10 noviembre, 2012

DOMINGO XXXII del TIEMPO ORDINARIO. I Reyes 17, 10-16 ; Marcos 12, 38-44

Horno primitivo

VIUDAS


Uno de los logros más sibilinos de nuestra sociedad ha sido el de diluir de tal manera las responsabilidades que no se pueda señalar a nadie como culpable único de cualquier extravío, sino que en cada desenfreno, como en la lotería, todos tenemos una participación. Vivimos una nueva Fuenteobejuna con el comendador ajusticiado y el pueblo entero manchado de sangre.

Los desahucios y los suicidios de estos días ponen de relieve que, cuando se juntan los egoísmos, mueren las esperanzas.

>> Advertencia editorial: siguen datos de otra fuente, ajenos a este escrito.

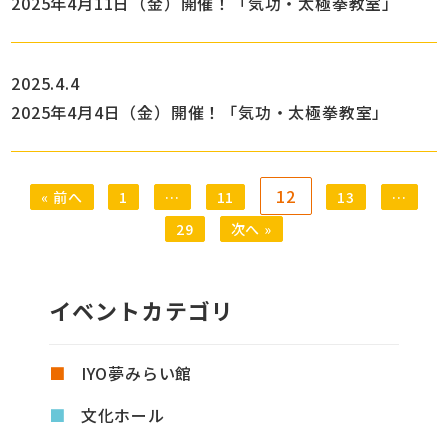
2025年4月11日（金）開催！「気功・太極拳教室」
2025.4.4
2025年4月4日（金）開催！「気功・太極拳教室」
12
« 前へ
1
…
11
13
…
29
次へ »
イベントカテゴリ
IYO夢みらい館
文化ホール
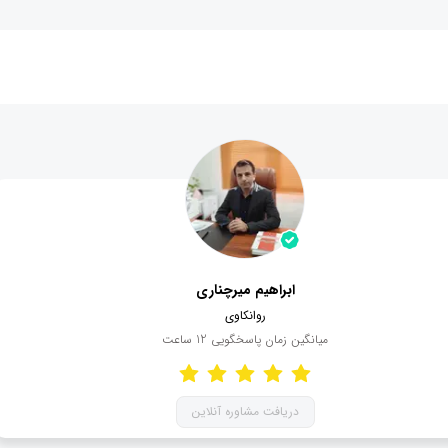
ابراهیم میرچناری
روانکاوی
میانگین زمان پاسخگویی
12
ساعت
دریافت مشاوره آنلاین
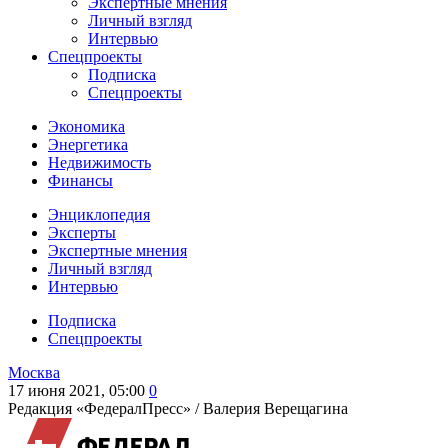
Экспертные мнения
Личный взгляд
Интервью
Спецпроекты
Подписка
Спецпроекты
Экономика
Энергетика
Недвижимость
Финансы
Энциклопедия
Эксперты
Экспертные мнения
Личный взгляд
Интервью
Подписка
Спецпроекты
Москва
17 июня 2021, 05:00
0
Редакция «ФедералПресс» /
Валерия Верещагина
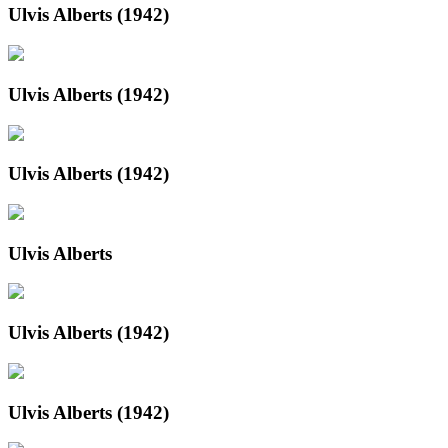
Ulvis Alberts (1942)
Ulvis Alberts (1942)
Ulvis Alberts (1942)
Ulvis Alberts
Ulvis Alberts (1942)
Ulvis Alberts (1942)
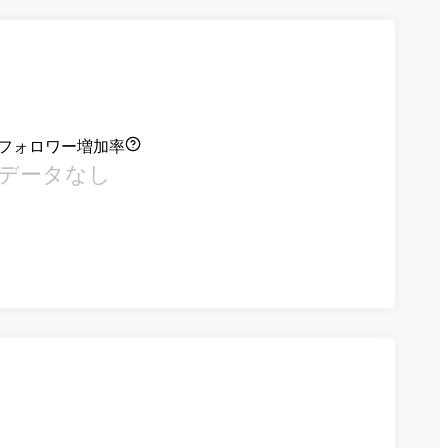
フォロワー増加率
データなし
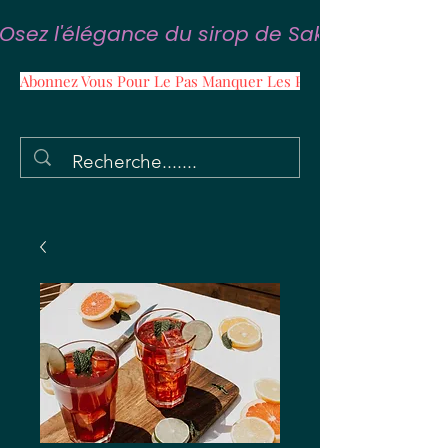
Osez l'élégance du sirop de Sakura
Abonnez Vous Pour Le Pas Manquer Les Promos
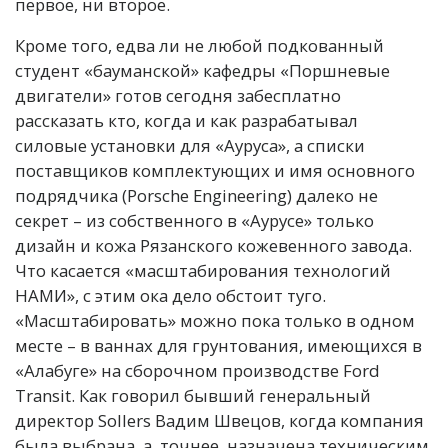
первое, ни второе.
Кроме того, едва ли не любой подкованный
студент «бауманской» кафедры «Поршневые
двигатели» готов сегодня забесплатно
рассказать кто, когда и как разрабатывал
силовые установки для «Ауруса», а списки
поставщиков комплектующих и имя основного
подрядчика (Porsche Engineering) далеко не
секрет – из собственного в «Аурусе» только
дизайн и кожа Рязанского кожевенного завода.
Что касается «масштабирования технологий
НАМИ», с этим ока дело обстоит туго.
«Масштабировать» можно пока только в одном
месте – в ваннах для грунтования, имеющихся в
«Алабуге» на сборочном производстве Ford
Transit. Как говорил бывший генеральный
директор Sollers Вадим Швецов, когда компания
была выбрана, а, точнее, назначена техническим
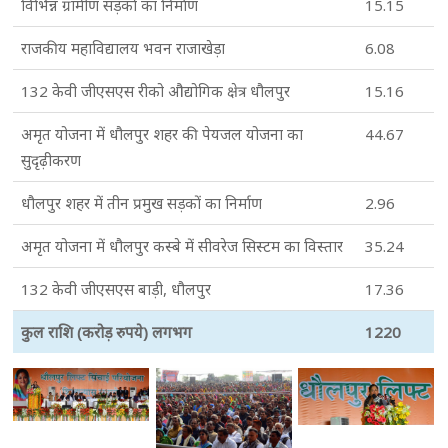
विभिन्न ग्रामीण सड़कों का निर्माण
15.15
राजकीय महाविद्यालय भवन राजाखेड़ा
6.08
132 केवी जीएसएस रीको औद्योगिक क्षेत्र धौलपुर
15.16
अमृत योजना में धौलपुर शहर की पेयजल योजना का
44.67
सुदृढ़ीकरण
धौलपुर शहर में तीन प्रमुख सड़कों का निर्माण
2.96
अमृत योजना में धौलपुर कस्बे में सीवरेज सिस्टम का विस्तार
35.24
132 केवी जीएसएस बाड़ी, धौलपुर
17.36
कुल राशि (करोड़ रुपये) लगभग
1220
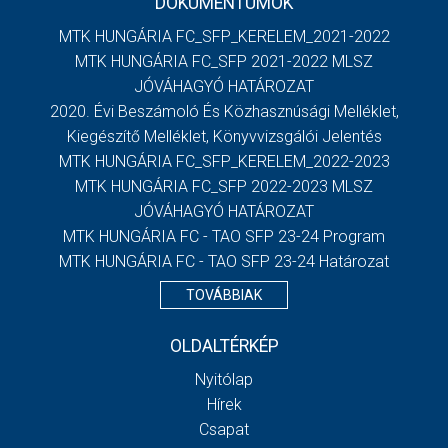
DOKUMENTUMOK
MTK HUNGÁRIA FC_SFP_KERELEM_2021-2022
MTK HUNGÁRIA FC_SFP 2021-2022 MLSZ
JÓVÁHAGYÓ HATÁROZAT
2020. Évi Beszámoló És Közhasznúsági Melléklet,
Kiegészítő Melléklet, Könyvvizsgálói Jelentés
MTK HUNGÁRIA FC_SFP_KERELEM_2022-2023
MTK HUNGÁRIA FC_SFP 2022-2023 MLSZ
JÓVÁHAGYÓ HATÁROZAT
MTK HUNGÁRIA FC - TAO SFP 23-24 Program
MTK HUNGÁRIA FC - TAO SFP 23-24 Határozat
TOVÁBBIAK
OLDALTÉRKÉP
Nyitólap
Hírek
Csapat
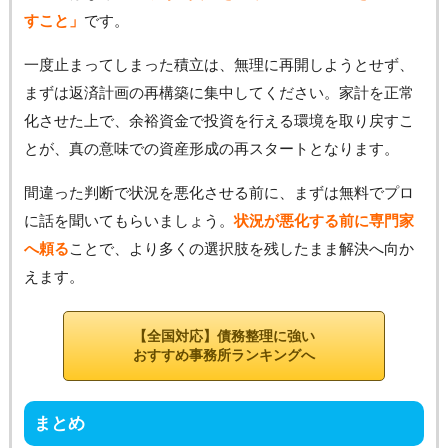
すこと」
です。
一度止まってしまった積立は、無理に再開しようとせず、
まずは返済計画の再構築に集中してください。家計を正常
化させた上で、余裕資金で投資を行える環境を取り戻すこ
とが、真の意味での資産形成の再スタートとなります。
間違った判断で状況を悪化させる前に、まずは無料でプロ
に話を聞いてもらいましょう。
状況が悪化する前に専門家
へ頼る
ことで、より多くの選択肢を残したまま解決へ向か
えます。
【全国対応】債務整理に強い
おすすめ事務所ランキングへ
まとめ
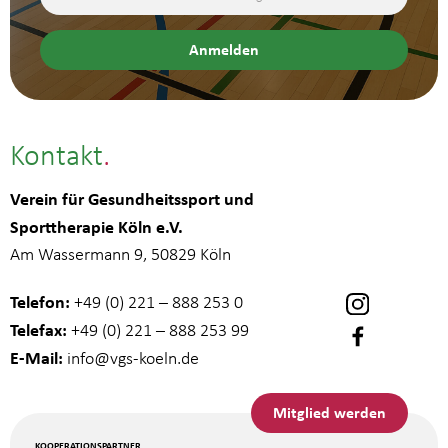
Kontakt
Verein für Gesundheitssport und
Sporttherapie Köln e.V.
Am Wassermann 9, 50829 Köln
Telefon:
+49 (0) 221 – 888 253 0
Telefax:
+49 (0) 221 – 888 253 99
E-Mail:
info
@vgs-koeln.de
Mitglied werden
KOOPERATIONSPARTNER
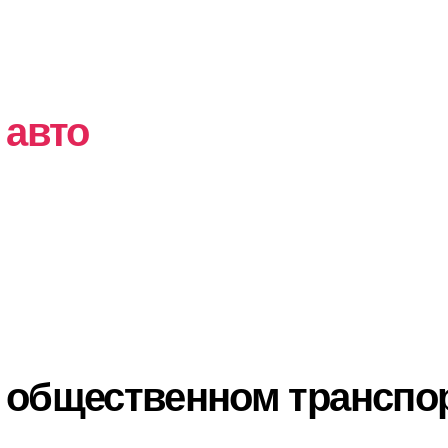
 авто
а общественном транспо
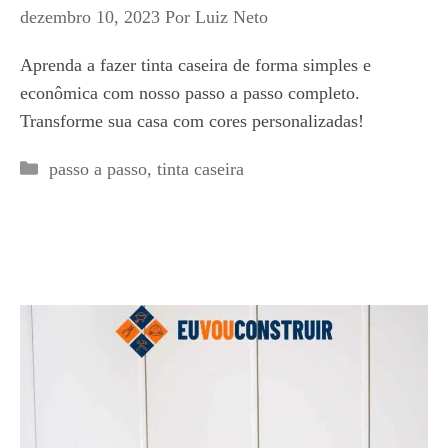
dezembro 10, 2023
Por
Luiz Neto
Aprenda a fazer tinta caseira de forma simples e
econômica com nosso passo a passo completo.
Transforme sua casa com cores personalizadas!
Categorias
passo a passo
,
tinta caseira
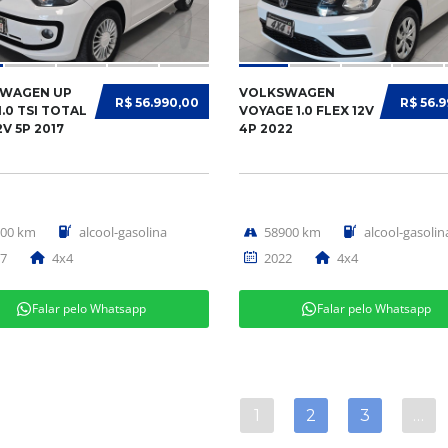
WAGEN UP
VOLKSWAGEN
R$ 56.990,00
R$ 56.
.0 TSI TOTAL
VOYAGE 1.0 FLEX 12V
2V 5P 2017
4P 2022
000 km
alcool-gasolina
58900 km
alcool-gasolin
7
4x4
2022
4x4
Falar pelo Whatsapp
Falar pelo Whatsapp
1
2
3
…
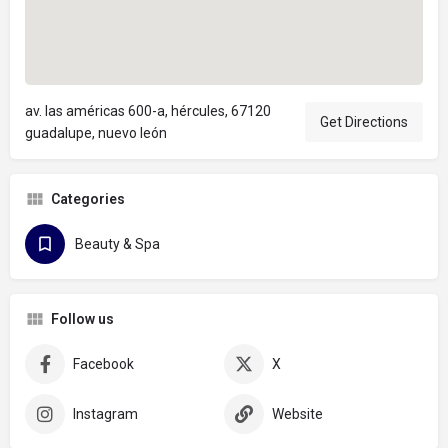
av. las américas 600-a, hércules, 67120
Get Directions
guadalupe, nuevo león
Categories
Beauty & Spa
Follow us
Facebook
X
Instagram
Website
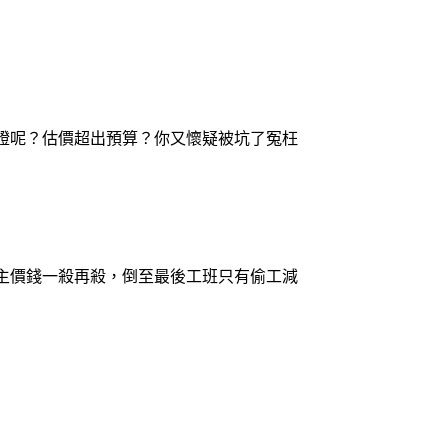
證呢？估價超出預算？你又懷疑被坑了冤枉
主價錢一殺再殺，倒至最後工班只有偷工減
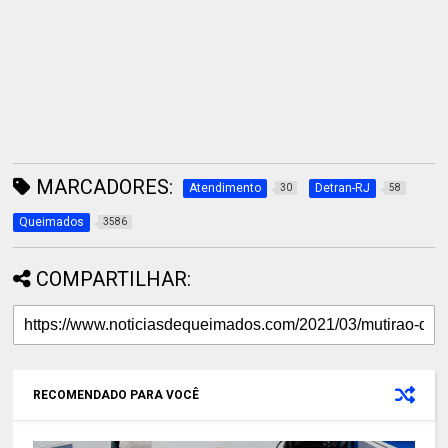
MARCADORES:
Atendimento
Detran-RJ
30
58
Queimados
3586
COMPARTILHAR:
RECOMENDADO PARA VOCÊ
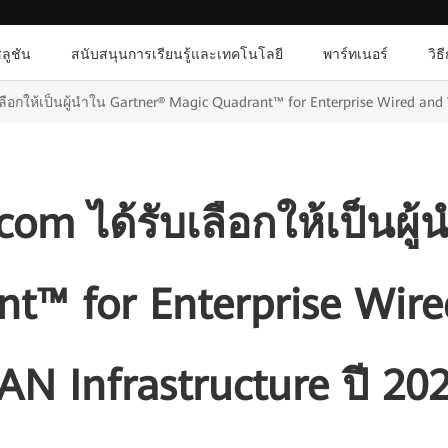
ลูชัน
สนับสนุนการเรียนรู้และเทคโนโลยี
พาร์ทเนอร์
วิธ
ือกให้เป็นผู้นำใน Gartner® Magic Quadrant™ for Enterprise Wired and W
m ได้รับเลือกให้เป็นผู
t™ for Enterprise Wire
AN Infrastructure ปี 20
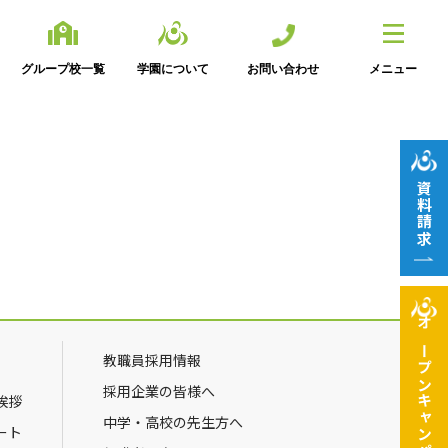
グループ校一覧
学園について
お問い合わせ
メニュー
資料請求
オープン
教職員採用情報
採用企業の皆様へ
挨拶
キャンパス
中学・高校の先生方へ
ート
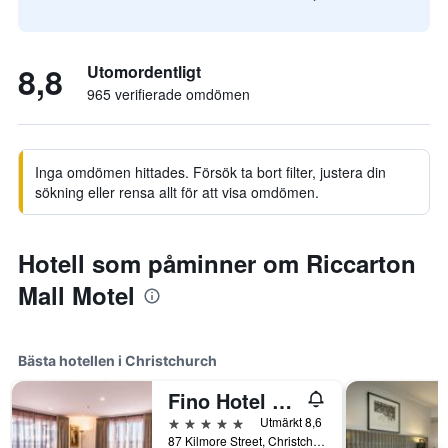
8,8
Utomordentligt
965 verifierade omdömen
Inga omdömen hittades. Försök ta bort filter, justera din
sökning eller rensa allt för att visa omdömen.
Hotell som påminner om Riccarton
Mall Motel
Bästa hotellen i Christchurch
Fino Hotel & Suites
5 stjärnor
Utmärkt 8,6
87 Kilmore Street, Christchurch, Nya Zeeland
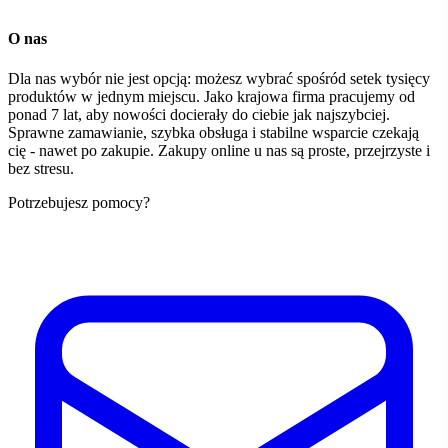
O nas
Dla nas wybór nie jest opcją: możesz wybrać spośród setek tysięcy
produktów w jednym miejscu. Jako krajowa firma pracujemy od
ponad 7 lat, aby nowości docierały do ciebie jak najszybciej.
Sprawne zamawianie, szybka obsługa i stabilne wsparcie czekają
cię - nawet po zakupie. Zakupy online u nas są proste, przejrzyste i
bez stresu.
Potrzebujesz pomocy?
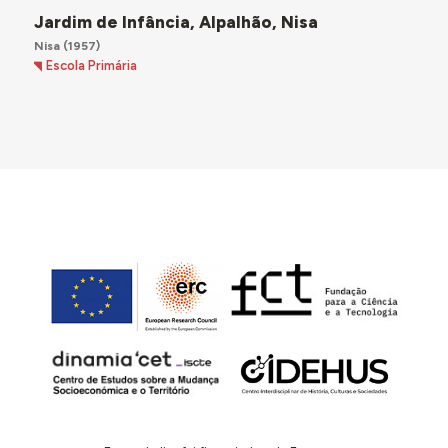
Jardim de Infância, Alpalhão, Nisa
Nisa
(1957)
Escola Primária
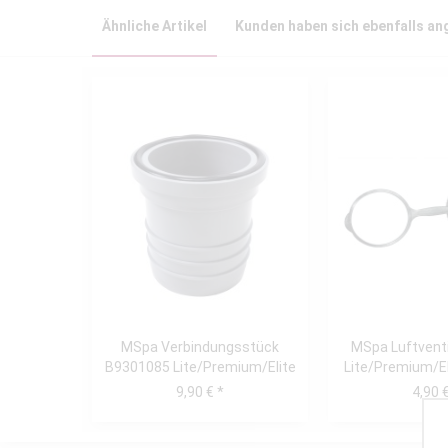
Ähnliche Artikel
Kunden haben sich ebenfalls a
MSpa Verbindungsstück
MSpa Luftvent
B9301085 Lite/Premium/Elite
Lite/Premium/E
Serie.
9,90 € *
4,90 €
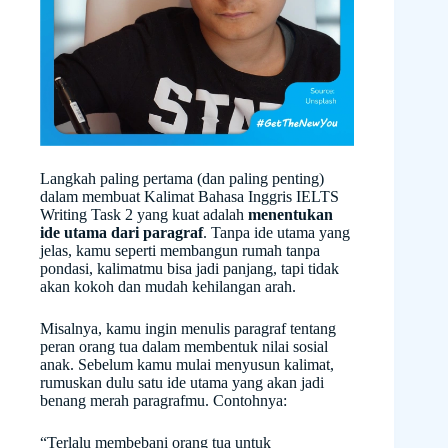
Langkah paling pertama (dan paling penting)
dalam membuat Kalimat Bahasa Inggris IELTS
Writing Task 2 yang kuat adalah
menentukan
ide utama dari paragraf
. Tanpa ide utama yang
jelas, kamu seperti membangun rumah tanpa
pondasi, kalimatmu bisa jadi panjang, tapi tidak
akan kokoh dan mudah kehilangan arah.
Misalnya, kamu ingin menulis paragraf tentang
peran orang tua dalam membentuk nilai sosial
anak. Sebelum kamu mulai menyusun kalimat,
rumuskan dulu satu ide utama yang akan jadi
benang merah paragrafmu. Contohnya:
“Terlalu membebani orang tua untuk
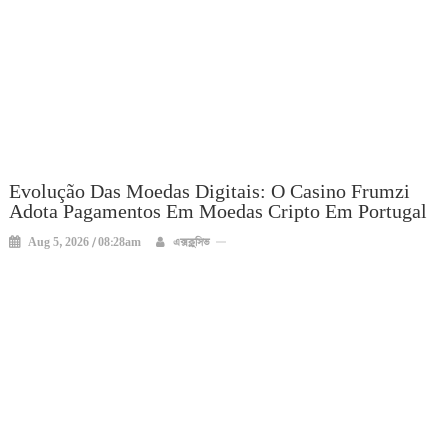
Evolução Das Moedas Digitais: O Casino Frumzi
Adota Pagamentos Em Moedas Cripto Em Portugal
Aug 5, 2026 / 08:28am
এক্সক্লুসিভ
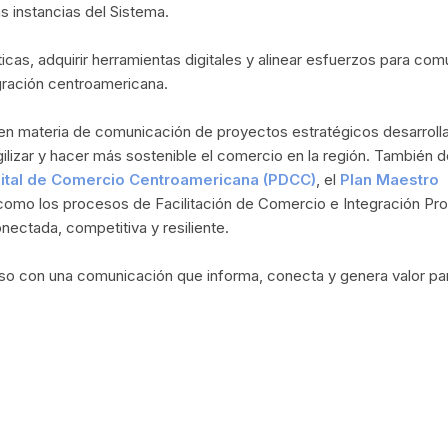
ás instancias del Sistema.
cas, adquirir herramientas digitales y alinear esfuerzos para com
gración centroamericana.
s en materia de comunicación de proyectos estratégicos desarroll
 agilizar y hacer más sostenible el comercio en la región. También 
gital de Comercio Centroamericana (PDCC)
, el
Plan Maestro
 como los procesos de Facilitación de Comercio e Integración Pr
ectada, competitiva y resiliente.
o con una comunicación que informa, conecta y genera valor pa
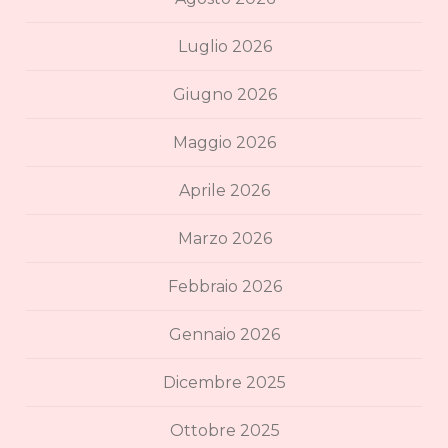
Luglio 2026
Giugno 2026
Maggio 2026
Aprile 2026
Marzo 2026
Febbraio 2026
Gennaio 2026
Dicembre 2025
Ottobre 2025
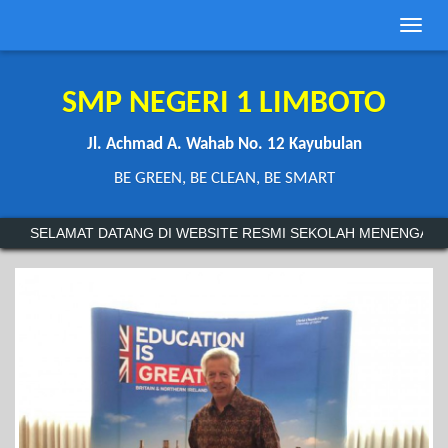
Toggle
naviga
SMP NEGERI 1 LIMBOTO
Jl. Achmad A. Wahab No. 12 Kayubulan
BE GREEN, BE CLEAN, BE SMART
ELAMAT DATANG DI WEBSITE RESMI SEKOLAH MENENGAH PERTAM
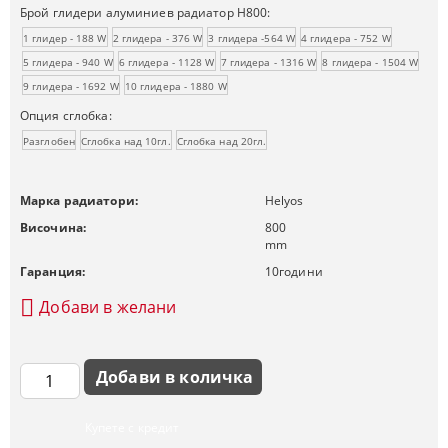
Брой глидери алуминиев радиатор H800:
1 глидер - 188 W
2 глидера - 376 W
3 глидера -564 W
4 глидера - 752 W
5 глидера - 940 W
6 глидера - 1128 W
7 глидера - 1316 W
8 глидера - 1504 W
9 глидера - 1692 W
10 глидера - 1880 W
Опция сглобка:
Разглобен
Сглобка над 10гл.
Сглобка над 20гл.
Марка радиатори:
Helyos
Височина:
800
mm
Гаранция:
10
години
Добави в желани
Купете с кредит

Aquí, entre todos, hemos matado a los muertos y, como a la viuda de Sarepta, a muchos sólo les queda un puñado de harina y unas lágrimas de aceite para alargar un poco de tiempo su desventura.

Dos viudas nos muestra hoy la Sagrada Escritura como ejemplo de generosidad y de abandono.

La viuda del libro de los Reyes recibe a un profeta Elías perseguido por el rey Acaz, que había predicho sequía para su pueblo  a causa de su desdichado gobierno. En lugar de transformarse el rey para que pudiera cambiarse el bienestar de sus gentes, culpa al profeta de su desgracia y le persigue... Exhausto, encuentra a esta mujer que le da lo único que posee y a la que, por su actitud, nunca le ha de faltar aceite en su alcuza ni grano en su granero. El profeta se lo pide en nombre de Dios y, en nombre de Dios, le llega para siempre la abundancia.

En el evangelio de san Marcos, Jesucristo propone a los escribas como ejemplo a otra viuda sin recursos que echa en el cepillo del templo toda su pobreza, que es a la vez, también, su  mejor manera de entregar la vida...

Santa Teresa de Jesús, desde la sabiduría de lo sencillo, nos dice que sólo puede uno decir que da cuando le duele. Y, por experiencia, podemos añadir que, cuando se da hasta que duele, al otro se le achican sus necesidades. Porque dar sólo lo que sobra es seguir empobreciéndonos juntos, con el corazón mirando a otro destino, sin candela, sin espejos y sin que pueda llegarnos esa única luz que nos permita reconocer el paraíso.